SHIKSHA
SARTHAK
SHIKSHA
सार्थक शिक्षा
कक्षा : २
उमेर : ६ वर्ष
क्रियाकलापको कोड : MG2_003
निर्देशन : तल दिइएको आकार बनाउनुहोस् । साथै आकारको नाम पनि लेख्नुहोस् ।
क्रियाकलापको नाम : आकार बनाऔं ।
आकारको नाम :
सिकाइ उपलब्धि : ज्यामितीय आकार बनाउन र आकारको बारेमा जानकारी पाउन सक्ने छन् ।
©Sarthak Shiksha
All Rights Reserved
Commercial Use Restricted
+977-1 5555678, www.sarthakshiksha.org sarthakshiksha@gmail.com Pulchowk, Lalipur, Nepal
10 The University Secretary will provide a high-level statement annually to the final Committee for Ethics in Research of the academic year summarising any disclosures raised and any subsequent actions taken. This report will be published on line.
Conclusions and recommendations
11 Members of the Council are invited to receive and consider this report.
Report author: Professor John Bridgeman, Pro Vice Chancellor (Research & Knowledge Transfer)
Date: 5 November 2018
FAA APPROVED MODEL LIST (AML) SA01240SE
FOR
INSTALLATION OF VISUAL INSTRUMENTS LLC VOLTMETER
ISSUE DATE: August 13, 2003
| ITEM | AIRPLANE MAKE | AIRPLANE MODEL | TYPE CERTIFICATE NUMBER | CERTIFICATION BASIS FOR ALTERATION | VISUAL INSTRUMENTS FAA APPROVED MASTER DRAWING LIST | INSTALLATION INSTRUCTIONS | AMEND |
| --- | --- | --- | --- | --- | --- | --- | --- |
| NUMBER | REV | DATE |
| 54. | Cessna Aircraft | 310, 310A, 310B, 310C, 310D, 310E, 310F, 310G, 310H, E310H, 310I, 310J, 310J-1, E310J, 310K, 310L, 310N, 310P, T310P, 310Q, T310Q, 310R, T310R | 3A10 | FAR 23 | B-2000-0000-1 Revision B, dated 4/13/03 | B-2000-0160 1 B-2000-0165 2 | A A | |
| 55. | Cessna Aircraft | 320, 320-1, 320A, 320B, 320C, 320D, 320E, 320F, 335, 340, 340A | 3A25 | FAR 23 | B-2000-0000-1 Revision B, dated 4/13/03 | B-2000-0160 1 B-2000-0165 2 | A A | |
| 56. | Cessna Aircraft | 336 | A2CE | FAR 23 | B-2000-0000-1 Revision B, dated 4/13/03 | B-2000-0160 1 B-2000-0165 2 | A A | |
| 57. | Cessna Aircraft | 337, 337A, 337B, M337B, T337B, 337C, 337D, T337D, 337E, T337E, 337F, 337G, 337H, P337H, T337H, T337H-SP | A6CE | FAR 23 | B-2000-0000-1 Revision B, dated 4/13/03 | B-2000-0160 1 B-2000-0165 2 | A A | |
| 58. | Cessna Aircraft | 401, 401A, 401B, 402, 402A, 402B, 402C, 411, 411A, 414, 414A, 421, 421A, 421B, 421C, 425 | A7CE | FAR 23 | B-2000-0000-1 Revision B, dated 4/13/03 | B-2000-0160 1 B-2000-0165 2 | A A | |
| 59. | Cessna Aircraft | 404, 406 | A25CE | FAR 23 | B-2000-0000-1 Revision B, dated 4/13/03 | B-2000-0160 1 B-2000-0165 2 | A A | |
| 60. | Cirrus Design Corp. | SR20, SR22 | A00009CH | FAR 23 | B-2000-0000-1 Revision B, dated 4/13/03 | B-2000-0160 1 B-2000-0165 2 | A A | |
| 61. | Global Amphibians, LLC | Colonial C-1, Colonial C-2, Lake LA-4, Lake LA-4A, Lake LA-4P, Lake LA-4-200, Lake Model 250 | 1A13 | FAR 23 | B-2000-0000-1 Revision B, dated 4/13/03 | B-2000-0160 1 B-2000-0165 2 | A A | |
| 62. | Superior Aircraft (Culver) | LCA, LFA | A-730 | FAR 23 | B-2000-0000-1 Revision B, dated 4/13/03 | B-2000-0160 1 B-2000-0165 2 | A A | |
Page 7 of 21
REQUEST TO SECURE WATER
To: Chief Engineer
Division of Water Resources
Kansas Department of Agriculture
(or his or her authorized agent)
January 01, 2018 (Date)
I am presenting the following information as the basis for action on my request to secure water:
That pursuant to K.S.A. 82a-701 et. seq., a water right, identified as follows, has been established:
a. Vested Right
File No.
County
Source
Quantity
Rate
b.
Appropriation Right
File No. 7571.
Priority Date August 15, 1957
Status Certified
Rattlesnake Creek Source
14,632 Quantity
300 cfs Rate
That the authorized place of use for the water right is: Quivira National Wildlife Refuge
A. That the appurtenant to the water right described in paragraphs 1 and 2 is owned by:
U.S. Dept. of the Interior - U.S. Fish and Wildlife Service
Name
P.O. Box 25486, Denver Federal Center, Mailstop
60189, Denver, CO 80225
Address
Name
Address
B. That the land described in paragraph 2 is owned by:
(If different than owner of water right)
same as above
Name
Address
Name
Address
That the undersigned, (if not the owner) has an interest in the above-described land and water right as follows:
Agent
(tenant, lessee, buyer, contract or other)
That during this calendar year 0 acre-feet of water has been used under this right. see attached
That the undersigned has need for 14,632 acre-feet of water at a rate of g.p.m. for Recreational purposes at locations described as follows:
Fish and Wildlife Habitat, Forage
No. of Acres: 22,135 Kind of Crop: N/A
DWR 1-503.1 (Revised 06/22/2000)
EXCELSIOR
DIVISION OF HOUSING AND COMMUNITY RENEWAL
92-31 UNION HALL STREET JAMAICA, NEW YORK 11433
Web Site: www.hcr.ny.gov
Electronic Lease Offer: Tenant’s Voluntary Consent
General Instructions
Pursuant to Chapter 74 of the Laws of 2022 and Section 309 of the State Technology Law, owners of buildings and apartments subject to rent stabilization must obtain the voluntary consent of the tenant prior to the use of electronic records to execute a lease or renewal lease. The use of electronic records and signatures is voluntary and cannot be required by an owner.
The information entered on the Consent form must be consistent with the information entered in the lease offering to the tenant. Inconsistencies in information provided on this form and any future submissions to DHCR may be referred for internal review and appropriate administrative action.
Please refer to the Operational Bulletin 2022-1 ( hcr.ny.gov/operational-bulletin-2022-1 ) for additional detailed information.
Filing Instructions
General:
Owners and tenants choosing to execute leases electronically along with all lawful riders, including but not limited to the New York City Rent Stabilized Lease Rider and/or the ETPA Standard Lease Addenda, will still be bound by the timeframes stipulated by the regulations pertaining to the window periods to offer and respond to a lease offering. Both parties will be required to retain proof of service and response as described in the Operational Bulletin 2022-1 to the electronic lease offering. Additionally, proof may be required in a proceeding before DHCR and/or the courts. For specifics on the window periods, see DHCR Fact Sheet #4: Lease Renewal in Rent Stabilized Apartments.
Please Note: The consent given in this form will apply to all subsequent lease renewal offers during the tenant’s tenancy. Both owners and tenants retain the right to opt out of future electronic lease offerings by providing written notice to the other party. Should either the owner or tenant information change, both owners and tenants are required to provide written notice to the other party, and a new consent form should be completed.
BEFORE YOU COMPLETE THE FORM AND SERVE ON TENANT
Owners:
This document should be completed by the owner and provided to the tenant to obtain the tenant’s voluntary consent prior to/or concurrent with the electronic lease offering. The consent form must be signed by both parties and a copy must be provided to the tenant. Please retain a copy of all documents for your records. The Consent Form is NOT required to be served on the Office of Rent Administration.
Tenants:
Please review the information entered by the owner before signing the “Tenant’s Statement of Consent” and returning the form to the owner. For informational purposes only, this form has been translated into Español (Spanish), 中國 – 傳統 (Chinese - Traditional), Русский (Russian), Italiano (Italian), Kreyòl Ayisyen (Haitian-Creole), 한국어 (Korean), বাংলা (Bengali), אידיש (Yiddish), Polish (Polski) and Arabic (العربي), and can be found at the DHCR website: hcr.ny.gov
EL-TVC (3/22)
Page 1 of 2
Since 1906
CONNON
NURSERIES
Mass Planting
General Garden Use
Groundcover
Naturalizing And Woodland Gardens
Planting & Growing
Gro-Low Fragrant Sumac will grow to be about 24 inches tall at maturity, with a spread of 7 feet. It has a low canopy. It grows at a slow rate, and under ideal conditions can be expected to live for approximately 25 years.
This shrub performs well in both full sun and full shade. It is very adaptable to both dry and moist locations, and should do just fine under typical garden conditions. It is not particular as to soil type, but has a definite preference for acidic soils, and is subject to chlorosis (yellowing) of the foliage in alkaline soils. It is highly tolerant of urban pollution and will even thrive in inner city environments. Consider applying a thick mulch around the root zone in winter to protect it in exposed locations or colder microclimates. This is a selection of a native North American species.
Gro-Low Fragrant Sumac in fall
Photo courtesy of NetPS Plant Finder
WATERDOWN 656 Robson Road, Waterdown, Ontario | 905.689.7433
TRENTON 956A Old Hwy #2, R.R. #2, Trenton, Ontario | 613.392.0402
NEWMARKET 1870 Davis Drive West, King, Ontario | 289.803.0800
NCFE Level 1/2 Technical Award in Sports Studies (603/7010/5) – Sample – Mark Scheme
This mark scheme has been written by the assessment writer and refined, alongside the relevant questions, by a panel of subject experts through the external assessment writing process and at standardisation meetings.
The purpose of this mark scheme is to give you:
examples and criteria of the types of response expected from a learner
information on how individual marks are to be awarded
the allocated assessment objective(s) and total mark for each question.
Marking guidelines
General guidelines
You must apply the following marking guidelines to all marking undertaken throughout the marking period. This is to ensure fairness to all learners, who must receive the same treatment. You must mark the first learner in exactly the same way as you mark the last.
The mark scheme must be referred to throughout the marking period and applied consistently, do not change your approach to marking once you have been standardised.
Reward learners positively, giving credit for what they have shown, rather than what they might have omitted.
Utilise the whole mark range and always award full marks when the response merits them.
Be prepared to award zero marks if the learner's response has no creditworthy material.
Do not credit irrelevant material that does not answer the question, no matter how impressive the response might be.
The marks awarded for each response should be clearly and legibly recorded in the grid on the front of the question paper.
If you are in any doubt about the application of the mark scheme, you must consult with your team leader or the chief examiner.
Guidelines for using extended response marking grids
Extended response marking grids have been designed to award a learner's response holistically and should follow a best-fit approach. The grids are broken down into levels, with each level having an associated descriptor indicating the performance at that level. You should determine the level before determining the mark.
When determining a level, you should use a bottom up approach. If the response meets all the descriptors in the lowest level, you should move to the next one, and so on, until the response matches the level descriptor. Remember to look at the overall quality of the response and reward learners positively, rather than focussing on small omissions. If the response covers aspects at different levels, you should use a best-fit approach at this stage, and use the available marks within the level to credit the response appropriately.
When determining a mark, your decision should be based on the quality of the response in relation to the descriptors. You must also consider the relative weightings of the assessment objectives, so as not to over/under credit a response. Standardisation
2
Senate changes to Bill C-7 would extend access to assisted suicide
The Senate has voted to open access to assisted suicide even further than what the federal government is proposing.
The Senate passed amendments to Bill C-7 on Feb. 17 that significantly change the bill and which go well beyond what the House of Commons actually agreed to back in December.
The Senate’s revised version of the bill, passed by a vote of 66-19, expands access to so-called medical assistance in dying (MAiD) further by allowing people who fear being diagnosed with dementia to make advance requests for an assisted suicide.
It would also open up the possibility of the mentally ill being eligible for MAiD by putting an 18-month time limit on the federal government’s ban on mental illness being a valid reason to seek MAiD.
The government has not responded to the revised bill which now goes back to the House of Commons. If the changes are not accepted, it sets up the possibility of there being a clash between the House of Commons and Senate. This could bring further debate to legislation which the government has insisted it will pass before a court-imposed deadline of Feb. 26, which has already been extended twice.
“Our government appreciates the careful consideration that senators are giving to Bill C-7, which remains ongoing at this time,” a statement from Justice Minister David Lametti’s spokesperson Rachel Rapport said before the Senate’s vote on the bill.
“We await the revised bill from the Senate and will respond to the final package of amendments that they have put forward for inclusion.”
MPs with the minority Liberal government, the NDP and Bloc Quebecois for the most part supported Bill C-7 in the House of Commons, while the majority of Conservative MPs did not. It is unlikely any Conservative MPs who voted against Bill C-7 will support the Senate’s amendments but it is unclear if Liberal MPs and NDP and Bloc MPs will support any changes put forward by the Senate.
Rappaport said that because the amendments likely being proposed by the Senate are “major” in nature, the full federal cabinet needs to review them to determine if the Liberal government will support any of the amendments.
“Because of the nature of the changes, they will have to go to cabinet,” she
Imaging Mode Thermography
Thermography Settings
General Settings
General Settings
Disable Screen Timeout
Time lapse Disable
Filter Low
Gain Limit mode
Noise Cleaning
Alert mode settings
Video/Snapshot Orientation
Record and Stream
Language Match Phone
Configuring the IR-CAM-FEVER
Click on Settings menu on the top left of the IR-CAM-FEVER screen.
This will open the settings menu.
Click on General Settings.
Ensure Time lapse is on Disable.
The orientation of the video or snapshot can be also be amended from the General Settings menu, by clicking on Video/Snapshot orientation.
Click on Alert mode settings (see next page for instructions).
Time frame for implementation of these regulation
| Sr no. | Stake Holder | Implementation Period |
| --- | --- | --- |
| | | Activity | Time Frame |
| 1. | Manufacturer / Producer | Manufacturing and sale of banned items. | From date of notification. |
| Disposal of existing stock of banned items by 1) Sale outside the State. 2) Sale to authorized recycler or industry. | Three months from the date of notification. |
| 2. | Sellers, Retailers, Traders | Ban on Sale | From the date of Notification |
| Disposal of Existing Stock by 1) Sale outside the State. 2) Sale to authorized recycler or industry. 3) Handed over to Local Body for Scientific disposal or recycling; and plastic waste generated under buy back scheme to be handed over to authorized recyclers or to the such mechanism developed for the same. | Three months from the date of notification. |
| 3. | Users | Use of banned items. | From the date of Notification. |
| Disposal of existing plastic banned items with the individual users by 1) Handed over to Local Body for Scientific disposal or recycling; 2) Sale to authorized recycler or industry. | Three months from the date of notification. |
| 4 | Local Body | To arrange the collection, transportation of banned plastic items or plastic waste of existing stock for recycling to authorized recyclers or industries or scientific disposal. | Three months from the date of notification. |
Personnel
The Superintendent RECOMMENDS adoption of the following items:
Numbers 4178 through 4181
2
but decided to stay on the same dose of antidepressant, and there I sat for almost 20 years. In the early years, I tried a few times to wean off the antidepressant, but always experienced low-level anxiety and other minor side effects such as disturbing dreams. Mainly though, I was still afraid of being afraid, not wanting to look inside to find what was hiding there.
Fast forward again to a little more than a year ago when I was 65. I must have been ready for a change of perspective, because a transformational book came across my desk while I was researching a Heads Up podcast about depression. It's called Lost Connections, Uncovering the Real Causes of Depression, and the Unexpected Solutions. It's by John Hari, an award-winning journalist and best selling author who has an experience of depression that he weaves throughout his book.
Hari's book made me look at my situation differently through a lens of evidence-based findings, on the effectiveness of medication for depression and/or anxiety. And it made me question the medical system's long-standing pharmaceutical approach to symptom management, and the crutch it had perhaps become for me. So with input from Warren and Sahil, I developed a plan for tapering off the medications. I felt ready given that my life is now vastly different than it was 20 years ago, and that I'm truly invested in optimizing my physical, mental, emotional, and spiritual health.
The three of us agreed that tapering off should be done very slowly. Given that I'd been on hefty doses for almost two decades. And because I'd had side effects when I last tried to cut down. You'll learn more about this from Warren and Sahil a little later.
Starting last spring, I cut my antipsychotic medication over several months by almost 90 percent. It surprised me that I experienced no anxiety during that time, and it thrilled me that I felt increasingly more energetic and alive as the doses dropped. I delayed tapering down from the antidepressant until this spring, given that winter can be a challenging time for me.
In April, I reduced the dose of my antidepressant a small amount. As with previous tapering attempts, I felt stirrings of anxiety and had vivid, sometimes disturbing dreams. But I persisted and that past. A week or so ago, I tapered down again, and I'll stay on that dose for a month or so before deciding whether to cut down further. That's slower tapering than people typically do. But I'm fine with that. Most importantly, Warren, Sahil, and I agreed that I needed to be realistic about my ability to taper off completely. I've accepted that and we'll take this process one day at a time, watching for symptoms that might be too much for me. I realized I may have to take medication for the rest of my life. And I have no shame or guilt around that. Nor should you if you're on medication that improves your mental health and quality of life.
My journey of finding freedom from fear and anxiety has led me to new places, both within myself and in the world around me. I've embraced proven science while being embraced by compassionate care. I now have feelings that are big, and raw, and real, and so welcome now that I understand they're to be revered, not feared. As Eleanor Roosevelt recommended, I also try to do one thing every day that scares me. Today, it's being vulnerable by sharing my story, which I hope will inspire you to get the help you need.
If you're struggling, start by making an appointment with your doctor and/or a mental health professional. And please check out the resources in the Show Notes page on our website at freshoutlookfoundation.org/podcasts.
○ ○ ○ ○
**What to do:** Look back at the entries above. Retype the line with "Priority Date August 15, 1957", the line with "(tenant, lessee, buyer, contract or other)", and all lines in between.

**Solution to the problem:**
Priority Date August 15, 1957
Status Certified
Rattlesnake Creek Source
14,632 Quantity
300 cfs Rate
That the authorized place of use for the water right is: Quivira National Wildlife Refuge
A. That the appurtenant to the water right described in paragraphs 1 and 2 is owned by:
U.S. Dept. of the Interior - U.S. Fish and Wildlife Service
Name
P.O. Box 25486, Denver Federal Center, Mailstop
60189, Denver, CO 80225
Address
Name
Address
B. That the land described in paragraph 2 is owned by:
(If different than owner of water right)
same as above
Name
Address
Name
Address
That the undersigned, (if not the owner) has an interest in the above-described land and water right as follows:
Agent
(tenant, lessee, buyer, contract or other)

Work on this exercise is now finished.